L'opinion de Bernard Landry #97

Les frais de scolarité

Université - démocratisation, gouvernance et financement


Il n'y a pas qu'au Québec que la question des frais de scolarité fait des vagues. Elle a même ébranlé l'inébranlable flegme britannique! Les étudiants anglais s'en sont pris au prince Charles, à Camilla et à leur Rolls Royce alors qu'ils se rendaient au théâtre. Il faut dire que la hausse britannique est spectaculaire par rapport à la nôtre et que leurs frais partent déjà de beaucoup plus haut que les nôtres.
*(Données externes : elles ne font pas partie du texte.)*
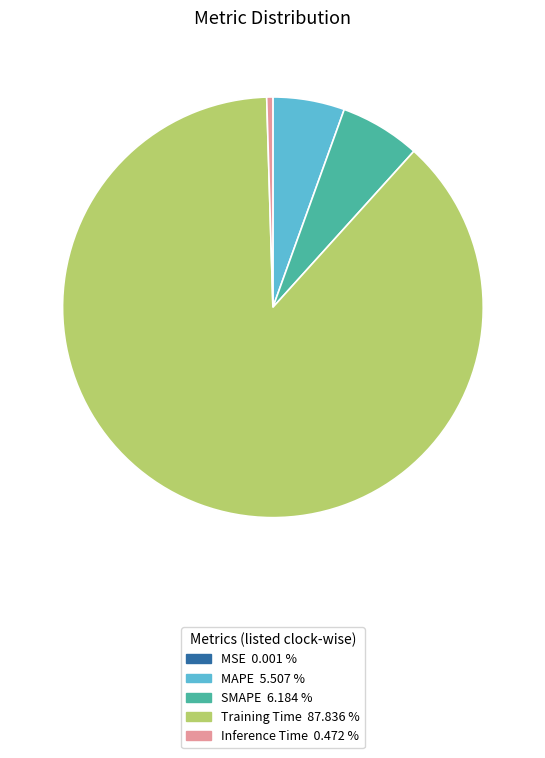

What is the largest slice in the pie chart?

Training Time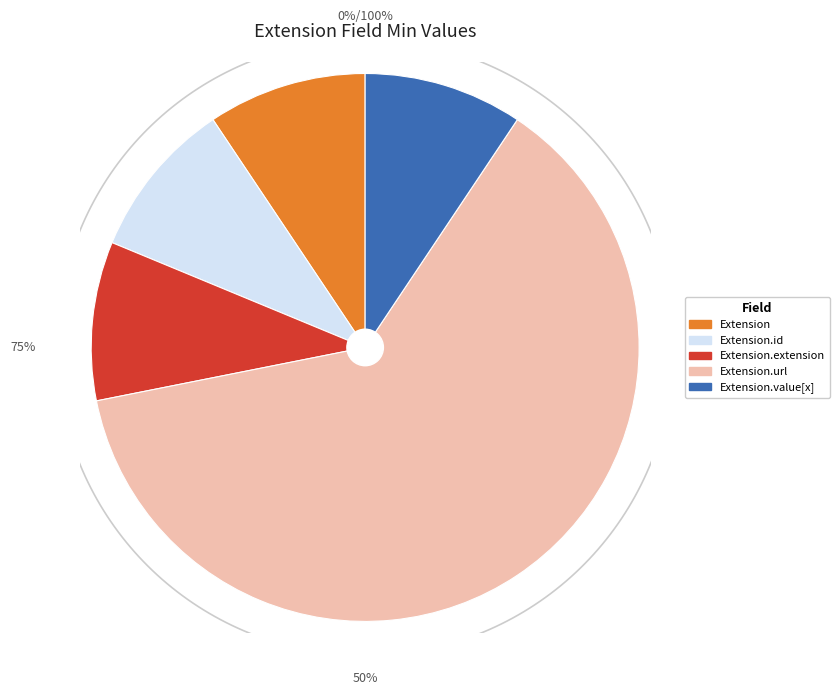

How many slices are in this pie chart?

5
Personne n'aime payer plus pour quoi que ce soit. Nos étudiants payent les frais les plus bas du continent. Ce qui en un sens est à notre honneur selon nos traditions de solidarité. Mais cette générosité, vue de près, consacre un certain nombre d'injustices commises de bonne foi, mais difficiles à justifier surtout dans le contexte budgétaire actuel.
D'abord, geler les frais aussi longtemps équivaut à les baisser. En raison de l'inflation, ils sont aujourd'hui beaucoup plus bas qu'il y a vingt-cinq ans. Cela n'est pas cohérent lorsque tout le monde paye plus pour tout, que d'autres payent de moins en moins. Surtout au moment où notre État national, déjà lourdement endetté, doit faire face à des frais de santé plus élevés et des revenus moindres en raison du vieillissement de la population. Il ne peut donc plus doter les universités des budgets requis pour empêcher la dégradation de leur qualité.
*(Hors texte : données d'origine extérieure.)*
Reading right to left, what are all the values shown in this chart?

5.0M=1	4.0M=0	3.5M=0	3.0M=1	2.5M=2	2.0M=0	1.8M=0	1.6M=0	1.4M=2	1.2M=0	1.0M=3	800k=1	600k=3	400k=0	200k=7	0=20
Autre problème: notre système de très bas tarifs équivaut à demander des efforts aux moins riches, pour transférer des ressources vers des gens plus à l'aise. En effet, les enfants de ces derniers fréquentent plus l'université que les autres. Lorsqu'ils seront instruits, ils gagneront généralement beaucoup plus que ceux qui n'auront pas fait d'études avancées. "Qui s'instruit s'enrichit", suivant la vieille formule. Il est bien qu'il en soit ainsi, mais cela ne doit pas servir à consacrer l'inéquité. On peut donc considérer ces hausses justifiées, comme de font bien des gens, dont les recteurs d'université responsables au premier chef de la qualité de nos institutions de haut savoir.
Le coeur de la question est très simple. Le droit à l'éducation dans une société solidaire, ne doit être lié qu'à la capacité et à la volonté de s'instruire, et nullement aux moyens financiers des intéressés. Si donc les hausses sont inévitables, il faut des engagements clairs et chiffrés à l'effet que la bonification du système de prêts et bourses garantira à tous nos jeunes d'aller au bout de leurs talents et leurs rêves, dans leur intérêt comme dans le nôtre. Autrement tout le monde est perdant.
On devrait aussi, dès maintenant, réfléchir à un système pratiqué notamment en Australie. Il consiste à abolir complètement les frais de scolarité avant le diplôme, et à les faire payer après, suivant la formation universitaire reçue et les revenus qui en découlent. De cette manière, l'accès universel n'est aucunement bloqué. Puis, ceux qui profitent du système remboursent raisonnablement une partie de ses coûts pour en faire profiter les autres. Cela fait concorder justice et savoir, intérêt personnel et collectif.